Minoporus minor

Scientific classification
- Domain: Eukaryota
- Kingdom: Fungi
- Division: Basidiomycota
- Class: Agaricomycetes
- Order: Polyporales
- Family: Polyporaceae
- Genus: Minoporus
- Species: M. minor
- Binomial name: Minoporus minor (Y.C. Dai & H.X. Xiong) B.K. Cui & Xing Ji (2023)
- Synonyms: Perenniporia minor Y.C.Dai & H.X.Xiong (2008);

= Minoporus minor =

- Authority: (Y.C. Dai & H.X. Xiong) B.K. Cui & Xing Ji (2023)
- Synonyms: Perenniporia minor Y.C.Dai & H.X.Xiong (2008)

Species of fungus

Minoporus minor is a poroid fungus in the family Polyporaceae. It was described as a new species in 2008 by mycologists Yu-Cheng Dai and Hong-Xia Xiong. The type specimen was collected in Changbaishan Nature Reserve in Jilin province, where it was found growing on fallen angiosperm branches at an altitude of 1100 m.

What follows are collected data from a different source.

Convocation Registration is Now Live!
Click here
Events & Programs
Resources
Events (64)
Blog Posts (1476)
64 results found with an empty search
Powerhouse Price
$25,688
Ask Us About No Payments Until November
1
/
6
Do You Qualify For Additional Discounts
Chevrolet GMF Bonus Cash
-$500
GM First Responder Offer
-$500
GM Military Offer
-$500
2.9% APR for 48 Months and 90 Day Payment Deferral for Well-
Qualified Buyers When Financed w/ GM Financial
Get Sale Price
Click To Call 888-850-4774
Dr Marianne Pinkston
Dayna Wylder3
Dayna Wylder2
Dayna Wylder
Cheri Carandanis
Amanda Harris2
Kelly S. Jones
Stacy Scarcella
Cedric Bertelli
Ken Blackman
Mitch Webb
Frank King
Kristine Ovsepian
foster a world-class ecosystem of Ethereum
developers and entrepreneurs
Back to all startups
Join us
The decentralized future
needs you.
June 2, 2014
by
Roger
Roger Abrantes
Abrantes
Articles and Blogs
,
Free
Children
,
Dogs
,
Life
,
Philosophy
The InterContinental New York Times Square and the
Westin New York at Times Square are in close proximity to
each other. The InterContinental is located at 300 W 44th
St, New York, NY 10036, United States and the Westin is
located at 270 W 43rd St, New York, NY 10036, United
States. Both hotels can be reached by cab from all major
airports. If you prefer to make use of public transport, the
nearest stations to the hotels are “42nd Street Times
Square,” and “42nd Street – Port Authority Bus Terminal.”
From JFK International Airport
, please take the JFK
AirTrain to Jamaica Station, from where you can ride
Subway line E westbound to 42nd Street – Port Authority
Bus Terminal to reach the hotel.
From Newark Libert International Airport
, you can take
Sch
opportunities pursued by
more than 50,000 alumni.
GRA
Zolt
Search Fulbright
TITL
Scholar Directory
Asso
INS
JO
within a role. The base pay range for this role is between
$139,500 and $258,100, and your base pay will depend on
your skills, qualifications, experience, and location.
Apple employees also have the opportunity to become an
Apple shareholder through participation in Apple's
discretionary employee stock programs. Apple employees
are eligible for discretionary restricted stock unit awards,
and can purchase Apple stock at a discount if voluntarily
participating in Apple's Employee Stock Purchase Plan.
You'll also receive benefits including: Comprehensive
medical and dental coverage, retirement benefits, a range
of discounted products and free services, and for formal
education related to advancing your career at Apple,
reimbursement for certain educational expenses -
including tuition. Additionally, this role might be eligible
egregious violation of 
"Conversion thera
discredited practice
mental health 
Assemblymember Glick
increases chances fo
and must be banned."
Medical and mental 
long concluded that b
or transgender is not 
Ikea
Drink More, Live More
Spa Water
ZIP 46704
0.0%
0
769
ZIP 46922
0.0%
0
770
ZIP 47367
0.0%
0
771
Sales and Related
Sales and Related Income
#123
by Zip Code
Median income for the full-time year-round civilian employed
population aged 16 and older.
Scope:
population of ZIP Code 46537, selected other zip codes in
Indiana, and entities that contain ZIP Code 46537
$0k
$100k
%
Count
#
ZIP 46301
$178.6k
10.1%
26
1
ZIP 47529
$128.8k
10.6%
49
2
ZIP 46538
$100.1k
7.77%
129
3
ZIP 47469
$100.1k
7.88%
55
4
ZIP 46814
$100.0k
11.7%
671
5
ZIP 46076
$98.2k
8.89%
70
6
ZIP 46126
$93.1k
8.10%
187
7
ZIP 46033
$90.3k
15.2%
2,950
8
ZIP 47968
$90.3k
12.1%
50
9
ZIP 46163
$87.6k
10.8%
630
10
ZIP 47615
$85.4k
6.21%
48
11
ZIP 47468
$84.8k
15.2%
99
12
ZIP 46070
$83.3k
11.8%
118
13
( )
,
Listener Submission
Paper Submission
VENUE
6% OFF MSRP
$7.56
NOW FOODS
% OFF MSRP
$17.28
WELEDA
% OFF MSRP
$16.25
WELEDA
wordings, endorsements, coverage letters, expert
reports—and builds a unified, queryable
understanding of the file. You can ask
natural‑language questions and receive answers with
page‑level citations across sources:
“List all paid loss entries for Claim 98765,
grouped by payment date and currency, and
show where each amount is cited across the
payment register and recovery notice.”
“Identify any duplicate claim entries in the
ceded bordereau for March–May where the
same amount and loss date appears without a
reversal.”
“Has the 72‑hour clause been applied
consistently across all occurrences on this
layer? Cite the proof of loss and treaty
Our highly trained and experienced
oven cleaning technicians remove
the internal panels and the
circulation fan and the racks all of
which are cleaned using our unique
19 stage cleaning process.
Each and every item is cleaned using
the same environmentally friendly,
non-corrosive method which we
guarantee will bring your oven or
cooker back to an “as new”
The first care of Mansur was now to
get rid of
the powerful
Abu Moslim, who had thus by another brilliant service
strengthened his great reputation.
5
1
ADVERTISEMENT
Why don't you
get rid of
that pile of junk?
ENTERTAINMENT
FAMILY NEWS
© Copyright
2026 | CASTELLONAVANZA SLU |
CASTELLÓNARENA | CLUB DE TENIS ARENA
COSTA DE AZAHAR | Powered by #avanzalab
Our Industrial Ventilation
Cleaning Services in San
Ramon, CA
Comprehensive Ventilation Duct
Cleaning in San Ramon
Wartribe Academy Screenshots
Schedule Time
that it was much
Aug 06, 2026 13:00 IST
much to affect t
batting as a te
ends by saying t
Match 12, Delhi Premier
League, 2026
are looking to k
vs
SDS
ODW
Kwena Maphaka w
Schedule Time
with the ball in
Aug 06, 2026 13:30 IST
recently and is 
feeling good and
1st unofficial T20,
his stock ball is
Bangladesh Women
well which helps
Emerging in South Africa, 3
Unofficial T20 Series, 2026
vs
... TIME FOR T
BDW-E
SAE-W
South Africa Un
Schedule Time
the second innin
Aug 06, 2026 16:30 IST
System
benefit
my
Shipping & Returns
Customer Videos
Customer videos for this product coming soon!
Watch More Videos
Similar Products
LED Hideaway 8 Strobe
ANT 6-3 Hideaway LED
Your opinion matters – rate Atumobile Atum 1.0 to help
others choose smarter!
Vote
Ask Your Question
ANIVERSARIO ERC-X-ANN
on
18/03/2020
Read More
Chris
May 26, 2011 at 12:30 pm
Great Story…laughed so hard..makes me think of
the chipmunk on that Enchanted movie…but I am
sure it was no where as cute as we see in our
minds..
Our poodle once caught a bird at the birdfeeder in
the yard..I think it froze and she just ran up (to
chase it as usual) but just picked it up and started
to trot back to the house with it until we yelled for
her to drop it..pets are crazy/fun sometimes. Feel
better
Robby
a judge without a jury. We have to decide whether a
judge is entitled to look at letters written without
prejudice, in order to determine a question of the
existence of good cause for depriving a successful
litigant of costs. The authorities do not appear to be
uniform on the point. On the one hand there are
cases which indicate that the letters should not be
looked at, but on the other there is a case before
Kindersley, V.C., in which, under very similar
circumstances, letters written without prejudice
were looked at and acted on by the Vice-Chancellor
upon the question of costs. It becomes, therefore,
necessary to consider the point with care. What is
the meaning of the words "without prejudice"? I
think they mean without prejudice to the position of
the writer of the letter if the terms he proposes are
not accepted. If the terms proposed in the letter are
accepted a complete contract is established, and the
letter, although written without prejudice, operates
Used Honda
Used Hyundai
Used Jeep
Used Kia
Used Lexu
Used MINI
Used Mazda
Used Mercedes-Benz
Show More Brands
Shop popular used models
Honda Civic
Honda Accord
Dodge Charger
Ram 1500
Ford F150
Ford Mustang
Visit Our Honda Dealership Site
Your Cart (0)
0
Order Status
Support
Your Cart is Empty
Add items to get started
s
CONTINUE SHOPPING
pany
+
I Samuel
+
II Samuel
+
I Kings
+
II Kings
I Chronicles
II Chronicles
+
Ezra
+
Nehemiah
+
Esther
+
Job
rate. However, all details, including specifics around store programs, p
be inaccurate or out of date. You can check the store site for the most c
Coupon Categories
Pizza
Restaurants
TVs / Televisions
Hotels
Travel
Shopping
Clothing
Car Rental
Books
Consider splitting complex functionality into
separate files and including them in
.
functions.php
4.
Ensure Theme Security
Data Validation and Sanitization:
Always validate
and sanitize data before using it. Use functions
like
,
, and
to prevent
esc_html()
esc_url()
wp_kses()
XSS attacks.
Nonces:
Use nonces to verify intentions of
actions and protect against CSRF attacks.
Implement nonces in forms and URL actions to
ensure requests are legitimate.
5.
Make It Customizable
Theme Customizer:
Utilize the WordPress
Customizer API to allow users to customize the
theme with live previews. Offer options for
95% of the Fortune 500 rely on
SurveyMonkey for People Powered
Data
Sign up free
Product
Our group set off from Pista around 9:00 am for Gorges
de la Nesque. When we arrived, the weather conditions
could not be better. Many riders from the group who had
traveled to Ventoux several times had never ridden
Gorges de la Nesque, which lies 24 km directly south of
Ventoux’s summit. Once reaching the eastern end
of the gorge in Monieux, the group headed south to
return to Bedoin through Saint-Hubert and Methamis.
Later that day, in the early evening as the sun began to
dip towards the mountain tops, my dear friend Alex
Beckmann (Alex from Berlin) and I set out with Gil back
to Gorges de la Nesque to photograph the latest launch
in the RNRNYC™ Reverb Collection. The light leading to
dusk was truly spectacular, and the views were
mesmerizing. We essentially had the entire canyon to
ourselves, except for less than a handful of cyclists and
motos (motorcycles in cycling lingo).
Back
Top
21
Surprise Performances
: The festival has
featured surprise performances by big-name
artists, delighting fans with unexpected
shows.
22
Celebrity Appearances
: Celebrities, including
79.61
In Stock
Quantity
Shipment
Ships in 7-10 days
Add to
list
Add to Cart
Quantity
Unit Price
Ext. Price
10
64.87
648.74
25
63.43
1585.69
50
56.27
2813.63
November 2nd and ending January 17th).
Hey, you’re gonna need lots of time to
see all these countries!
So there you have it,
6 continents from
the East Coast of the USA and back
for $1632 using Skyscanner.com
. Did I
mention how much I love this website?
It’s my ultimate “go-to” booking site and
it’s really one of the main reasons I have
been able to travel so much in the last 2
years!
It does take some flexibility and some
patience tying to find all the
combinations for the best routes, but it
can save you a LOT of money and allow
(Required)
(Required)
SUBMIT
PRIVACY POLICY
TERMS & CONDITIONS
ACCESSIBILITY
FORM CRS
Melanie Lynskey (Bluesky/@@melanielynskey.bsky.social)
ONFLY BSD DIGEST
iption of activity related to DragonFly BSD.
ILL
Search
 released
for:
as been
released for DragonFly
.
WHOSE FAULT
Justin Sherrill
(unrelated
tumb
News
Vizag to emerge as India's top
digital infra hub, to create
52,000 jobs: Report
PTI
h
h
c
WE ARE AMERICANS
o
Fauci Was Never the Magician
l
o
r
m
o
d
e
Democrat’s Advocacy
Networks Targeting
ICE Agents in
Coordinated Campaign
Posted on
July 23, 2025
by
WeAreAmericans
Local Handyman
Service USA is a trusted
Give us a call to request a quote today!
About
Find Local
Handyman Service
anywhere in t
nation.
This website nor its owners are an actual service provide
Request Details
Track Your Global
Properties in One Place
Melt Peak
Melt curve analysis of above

Minoporus minor has tiny fruit bodies with caps measuring up to 1 cm wide and 0.3 cm thick. It is this feature to which the specific epithet minor refers. The colour of the cap surface is initially pale buff, darkening slightly with age. The pores on the undersurface of the cap and tiny and round, numbering 4–6 per millimetre. Microscopically, the fungus is characterized by the almost negative reaction of the skeletal hyphae to Melzer's reagent.